Kevin Tessier is living the dream. As owner of the NorthWest Voyageur Company, work for him is paddling out on the lake in an authentic voyageur canoe and revisiting Canada’s fur trading history with a group of Sun Peaks visitors.
“I often tell my guests when they’re in my boat, ‘This is my office and it’s not a bad office to have, even when it’s raining’,” he said.
Tessier has always loved the outdoors having worked as a canoe guide in Ontario since he was 16. After moving to B.C., he enrolled in the Adventure Tourism Guide program in what was then University College of the Cariboo (now Thompson Rivers University). There, he got the idea of starting an adventure tourism business.
“They preached in the program that adventure tourism was going to be the next big thing and, looking back, they were absolutely right. Adventure tourism has become huge since then,” said Tessier.
Tessier is one of many wilderness tourism entrepreneurs who, in total, contribute about $1 billion of revenues a year in B.C. alone. With B.C.’s breathtaking scenery and topography, it’s not surprising that the adventure tourism industry has significantly grown in the province.
“The biggest heli-skiing industry in the world is in British Columbia,” said Gilles Valade, Adventure Studies program chair at Thompson Rivers University. “We don’t get millions of clients but certainly the profile and the spending that’s seen in those activities are quite high.”
Job opportunities are also plentiful, said Valade, but they’re usually seasonal and may not always be financially appealing to recent graduates. So some people, like Tessier’s classmate Adam Stein, opted to start their own business instead.
Stein initially took the program wanting to be certified as a mountain guide. But being outdoors, he discovered his love for photography. He opened his own business, Alpine Images Photography.
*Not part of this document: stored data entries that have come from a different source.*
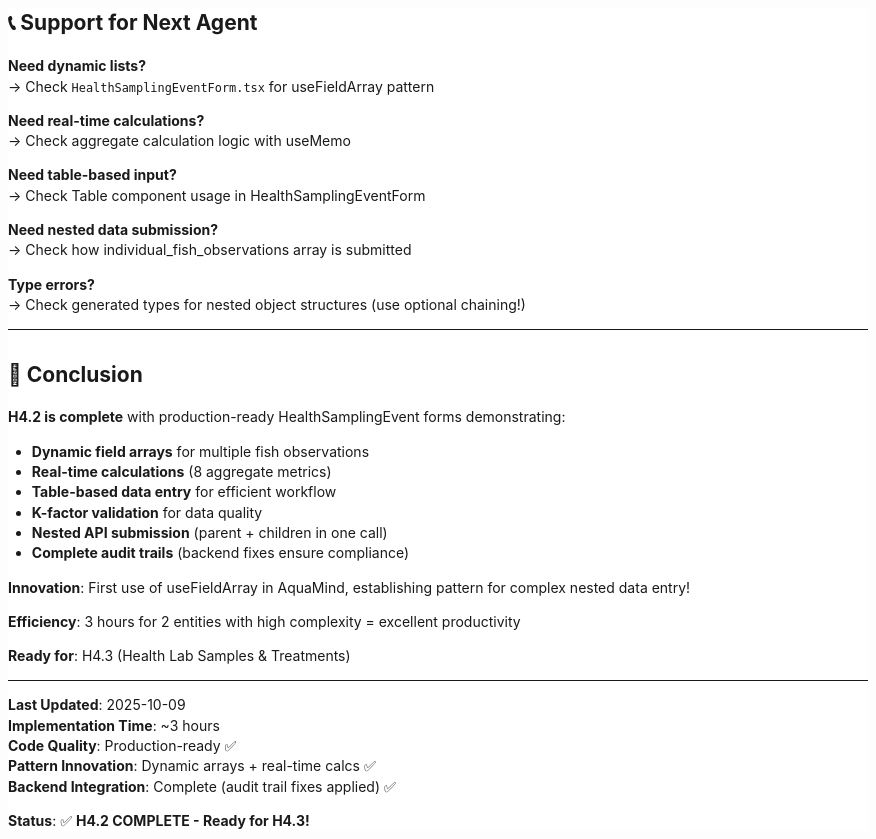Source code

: ## 📞 Support for Next Agent

**Need dynamic lists?**  
→ Check `HealthSamplingEventForm.tsx` for useFieldArray pattern

**Need real-time calculations?**  
→ Check aggregate calculation logic with useMemo

**Need table-based input?**  
→ Check Table component usage in HealthSamplingEventForm

**Need nested data submission?**  
→ Check how individual_fish_observations array is submitted

**Type errors?**  
→ Check generated types for nested object structures (use optional chaining!)

---

## 🎊 Conclusion

**H4.2 is complete** with production-ready HealthSamplingEvent forms demonstrating:
- **Dynamic field arrays** for multiple fish observations
- **Real-time calculations** (8 aggregate metrics)
- **Table-based data entry** for efficient workflow
- **K-factor validation** for data quality
- **Nested API submission** (parent + children in one call)
- **Complete audit trails** (backend fixes ensure compliance)

**Innovation**: First use of useFieldArray in AquaMind, establishing pattern for complex nested data entry!

**Efficiency**: 3 hours for 2 entities with high complexity = excellent productivity

**Ready for**: H4.3 (Health Lab Samples & Treatments)

---

**Last Updated**: 2025-10-09  
**Implementation Time**: ~3 hours  
**Code Quality**: Production-ready ✅  
**Pattern Innovation**: Dynamic arrays + real-time calcs ✅  
**Backend Integration**: Complete (audit trail fixes applied) ✅

**Status**: ✅ **H4.2 COMPLETE - Ready for H4.3!**




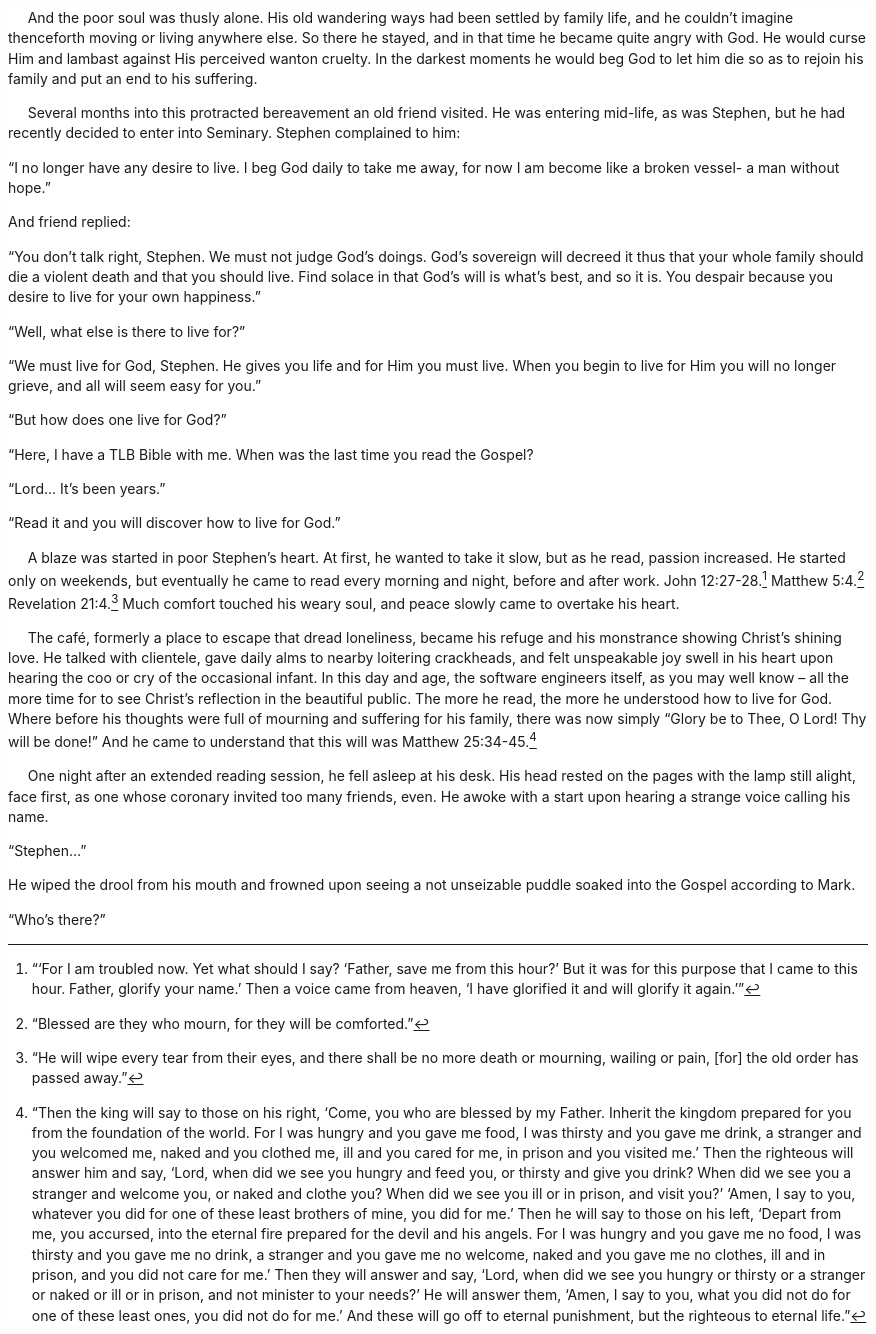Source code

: &nbsp;&nbsp;&nbsp;&nbsp; And the poor soul was thusly alone. His old wandering ways had been settled by family life, and he couldn’t imagine thenceforth moving or living anywhere else. So there he stayed, and in that time he became quite angry with God. He would curse Him and lambast against His perceived wanton cruelty. In the darkest moments he would beg God to let him die so as to rejoin his family and put an end to his suffering.

&nbsp;&nbsp;&nbsp;&nbsp; Several months into this protracted bereavement an old friend visited. He was entering mid-life, as was Stephen, but he had recently decided to enter into Seminary. Stephen complained to him:

“I no longer have any desire to live. I beg God daily to take me away, for now I am become like a broken vessel- a man without hope.”

And friend replied:

“You don’t talk right, Stephen. We must not judge God’s doings. God’s sovereign will decreed it thus that your whole family should die a violent death and that you should live. Find solace in that God’s will is what’s best, and so it is. You despair because you desire to live for your own happiness.”

“Well, what else is there to live for?”

“We must live for God, Stephen. He gives you life and for Him you must live. When you begin to live for Him you will no longer grieve, and all will seem easy for you.”

“But how does one live for God?”

“Here, I have a TLB Bible with me. When was the last time you read the Gospel?

“Lord… It’s been years.”

“Read it and you will discover how to live for God.”

&nbsp;&nbsp;&nbsp;&nbsp; A blaze was started in poor Stephen’s heart. At first, he wanted to take it slow, but as he read, passion increased. He started only on weekends, but eventually he came to read every morning and night, before and after work. John 12:27-28.[^2]  Matthew 5:4.[^3]  Revelation 21:4.[^4]  Much comfort touched his weary soul, and peace slowly came to overtake his heart.

&nbsp;&nbsp;&nbsp;&nbsp; The café, formerly a place to escape that dread loneliness, became his refuge and his
monstrance showing Christ’s shining love. He talked with clientele, gave daily alms to nearby loitering crackheads, and felt unspeakable joy swell in his heart upon hearing the coo or cry of the occasional infant. In this day and age, the software engineers itself, as you may well know – all the more time for to see Christ’s reflection in the beautiful public. The more he read, the more he understood how to live for God. Where before his thoughts were full of mourning and suffering for his family, there was now simply “Glory be to Thee, O Lord! Thy will be done!” And he came to understand that this will was Matthew 25:34-45.[^5]

&nbsp;&nbsp;&nbsp;&nbsp; One night after an extended reading session, he fell asleep at his desk. His head rested on the pages with the lamp still alight, face first, as one whose coronary invited too many friends, even. He awoke with a start upon hearing a strange voice calling his name.

“Stephen…”

He wiped the drool from his mouth and frowned upon seeing a not unseizable puddle soaked into the Gospel according to Mark.

“Who’s there?”


[^1]:  All Bible quotations are taken from the New American Bible translation.
[^2]: “‘For I am troubled now. Yet what should I say? ‘Father, save me from this hour?’ But it was for this purpose that I came to this hour. Father, glorify your name.’ Then a voice came from heaven, ‘I have glorified it and will glorify it again.’”
[^3]:  “Blessed are they who mourn, for they will be comforted.”
[^4]:  “He will wipe every tear from their eyes, and there shall be no more death or mourning, wailing or pain, [for] the old order has passed away.”
[^5]:  “Then the king will say to those on his right, ‘Come, you who are blessed by my Father. Inherit the kingdom prepared for you from the foundation of the world. For I was hungry and you gave me food, I was thirsty and you gave me drink, a stranger and you welcomed me, naked and you clothed me, ill and you cared for me, in prison and you visited me.’ Then the righteous will answer him and say, ‘Lord, when did we see you hungry and feed you, or thirsty and give you drink? When did we see you a stranger and welcome you, or naked and clothe you? When did we see you ill or in prison, and visit you?’ ‘Amen, I say to you, whatever you did for one of these least brothers of mine, you did for me.’ Then he will say to those on his left, ‘Depart from me, you accursed, into the eternal fire prepared for the devil and his angels. For I was hungry and you gave me no food, I was thirsty and you gave me no drink, a stranger and you gave me no welcome, naked and you gave me no clothes, ill and in prison, and you did not care for me.’ Then they will answer and say, ‘Lord, when did we see you hungry or thirsty or a stranger or naked or ill or in prison, and not minister to your needs?’ He will answer them, ‘Amen, I say to you, what you did not do for one of these least ones, you did not do for me.’ And these will go off to eternal punishment, but the righteous to eternal life.”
While not working in adventure tourism per se, Stein said taking the program was worth it.
“(Having) the capabilities and skill sets to be out on those different environments was certainly the canvas for my photography,” said Stein. “The opportunity to be out there in a safe manner and on a regular basis gave me the chance to photograph.”
“The other portion of the program is getting people certified by different governing bodies . . . as a guide and eventually as a business owner. So a lot of the business principles held through,” he added.
For Tessier, the program fed his entrepreneurial spirit. After graduating, he started reading about the pioneers of the area, which sparked a business idea.
“I was reading stories about all these individuals, and I thought it would be neat if I could do something out of Sun Peaks because it was growing,” he recalled. With the help of the B.C. Community Futures network, Tessier fleshed out his business idea and launched the canoe tours at Sun Peaks.
But like any start up venture, starting an adventure tourism business is not easy.
“Because you’re a small business, you do everything yourself,” said Valade. “You’re the guide, the marketer and the driver and you do the shopping and the books until you get to a certain size.”
Getting the appropriate permit for access to water or land may mean going through bureaucracy, and securing insurance for activities like heli-skiing or rock climbing can be a challenge, Valade added.
There’s also the financial aspect of the business.
“You can take your projections and make them as conservative as you like but . . . the fiscal challenges are definitely very real,” said Tessier.
Timing factors into the equation too.
“You couldn’t start Mike Wiegele’s (heli-skiing) today,” said Valade. “There’s a bit of luck in there. If you have a special service or product that nobody else has, then it’s easier to make it.”
This is what Dylan Methot hopes to build on. Last summer, Methot opened a mountain bike guiding and shuttling operation in Kamloops called Mostly Mental Shuttles.
“Kamloops doesn’t have a shuttling service, why not take a crack at it?” said Methot. “I may just be the only company in the Interior.”
“It’s gone well enough that I’m really excited about next season.”
Despite the hurdles, there’s one common thread in these entrepreneurs’ experiences—doing what you love is very rewarding.
“As long as you put a lot of work into it, I think anything is possible,” said Methot. “But when you start, you really have to love what you’re doing because it does take a while to get the ball rolling.”